- Type: Armored fighting vehicle (AFV)
- Place of origin: South Africa

Production history
- Designer: Land Systems OMC
- Designed: 2008
- Manufacturer: BAE Systems Land Systems South Africa
- Produced: 2010

Specifications
- Mass: 19.00 tonnes
- Length: 7.78 metres (25.5 ft)
- Width: 2.8 metres (9 ft 2 in)
- Height: 2.58 metres (8 ft 6 in)
- Crew: 11
- Main armament: various
- Engine: Deutz 2015TCD V6 390 kilowatts (520 hp)
- Payload capacity: 11,000 kilograms (24,000 lb)
- Transmission: ZF 5HP 902
- Ground clearance: 440 millimetres (17 in)
- Maximum speed: 100 kilometres per hour (62 mph)

= RG41 =

RG41, is a South African 8×8 armored fighting vehicle (AFV) with mine resistant protection developed by Land Systems OMC, a subsidiary of BAE Systems. The RG41 was designed as an affordable modern AFV can be utilized in a variety of roles, including infantry section vehicle, a command vehicle, an ambulance, recovery vehicle and engineer vehicle.
Its large payload capability allows additional armour to be added to the RG41 and a variety of weapon systems such as the Alliant Techsystems's 25mm M242 Bushmaster mounted in a tactical response turret, the TRT-25 remote weapon station (RWS).

==History==
Land Systems OMC, a subdivision of BAE Systems in South Africa, began development of the RG41 in early 2008 as a private venture after seeing a need for an affordable combat system.

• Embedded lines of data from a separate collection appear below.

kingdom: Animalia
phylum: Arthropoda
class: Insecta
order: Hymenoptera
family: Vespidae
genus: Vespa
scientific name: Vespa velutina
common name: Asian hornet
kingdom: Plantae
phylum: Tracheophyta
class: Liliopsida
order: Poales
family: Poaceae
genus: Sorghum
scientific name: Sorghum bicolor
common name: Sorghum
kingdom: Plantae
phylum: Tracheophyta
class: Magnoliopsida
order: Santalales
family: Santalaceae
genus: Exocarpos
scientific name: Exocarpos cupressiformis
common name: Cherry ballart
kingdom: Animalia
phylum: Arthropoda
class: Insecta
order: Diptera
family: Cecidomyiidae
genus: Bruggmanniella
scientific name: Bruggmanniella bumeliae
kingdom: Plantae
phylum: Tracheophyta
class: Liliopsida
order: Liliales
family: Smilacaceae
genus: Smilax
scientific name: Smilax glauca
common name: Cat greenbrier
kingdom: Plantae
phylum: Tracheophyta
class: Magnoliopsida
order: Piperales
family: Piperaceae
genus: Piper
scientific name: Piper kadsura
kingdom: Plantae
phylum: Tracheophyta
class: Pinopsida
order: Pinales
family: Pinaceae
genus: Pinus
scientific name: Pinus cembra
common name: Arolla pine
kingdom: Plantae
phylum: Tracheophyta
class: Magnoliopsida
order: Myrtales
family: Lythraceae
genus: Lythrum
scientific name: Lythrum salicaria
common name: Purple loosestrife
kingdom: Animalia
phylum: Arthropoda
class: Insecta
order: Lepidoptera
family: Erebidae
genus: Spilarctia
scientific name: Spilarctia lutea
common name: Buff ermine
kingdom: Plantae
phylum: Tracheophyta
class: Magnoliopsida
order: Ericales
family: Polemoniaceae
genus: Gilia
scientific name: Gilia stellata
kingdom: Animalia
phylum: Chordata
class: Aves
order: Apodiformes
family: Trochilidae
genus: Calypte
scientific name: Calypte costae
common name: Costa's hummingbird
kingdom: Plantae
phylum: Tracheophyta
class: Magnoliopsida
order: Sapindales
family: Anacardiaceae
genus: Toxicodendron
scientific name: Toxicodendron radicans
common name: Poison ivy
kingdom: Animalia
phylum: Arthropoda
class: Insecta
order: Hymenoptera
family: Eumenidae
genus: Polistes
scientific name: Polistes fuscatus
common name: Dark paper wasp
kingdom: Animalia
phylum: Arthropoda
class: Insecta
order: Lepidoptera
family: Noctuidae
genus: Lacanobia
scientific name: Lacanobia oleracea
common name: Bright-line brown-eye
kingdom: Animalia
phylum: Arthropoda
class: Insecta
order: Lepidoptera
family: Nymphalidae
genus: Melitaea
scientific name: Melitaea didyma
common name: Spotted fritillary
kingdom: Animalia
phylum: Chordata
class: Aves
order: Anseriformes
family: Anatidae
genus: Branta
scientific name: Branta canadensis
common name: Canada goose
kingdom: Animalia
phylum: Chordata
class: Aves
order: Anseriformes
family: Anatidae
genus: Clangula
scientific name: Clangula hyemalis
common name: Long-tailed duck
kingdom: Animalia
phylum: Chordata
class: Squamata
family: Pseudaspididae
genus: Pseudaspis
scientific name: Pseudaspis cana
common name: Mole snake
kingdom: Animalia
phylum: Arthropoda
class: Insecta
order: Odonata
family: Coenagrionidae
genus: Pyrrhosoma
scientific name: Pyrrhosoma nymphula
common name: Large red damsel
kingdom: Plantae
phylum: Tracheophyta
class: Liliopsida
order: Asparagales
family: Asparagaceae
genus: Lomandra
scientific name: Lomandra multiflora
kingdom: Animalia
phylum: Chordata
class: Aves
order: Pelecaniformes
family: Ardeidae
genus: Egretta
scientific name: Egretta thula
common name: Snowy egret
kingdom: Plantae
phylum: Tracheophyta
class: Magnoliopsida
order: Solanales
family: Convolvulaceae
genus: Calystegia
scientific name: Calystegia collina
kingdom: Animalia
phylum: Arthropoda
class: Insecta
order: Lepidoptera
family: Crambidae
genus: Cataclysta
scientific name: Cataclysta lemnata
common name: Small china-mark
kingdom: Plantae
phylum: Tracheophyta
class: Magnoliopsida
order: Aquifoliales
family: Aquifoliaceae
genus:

To meet this requirement, the RG41 employs an ITAR (International Tariff in Arms Regulation) free design and consists of commercial off-the-shelf (COTS) components that are not subject to US International Traffic in Arms Regulations.

== Specifications ==
The RG41 is an AFV where the driver is seated alone in the front left side of the vehicle. Some weapons can be added to it, including a 25 or 30 mm cannon. At the Africa Aerospace and Defense Conference 2018, a RG41 was fitted with a turret armed with a 30 x 173 cannon and a co axial 7.62 mm.

With a GVW of around 30 tonnes, this vehicle easily stays mobile thanks to its 8×8 capabilities.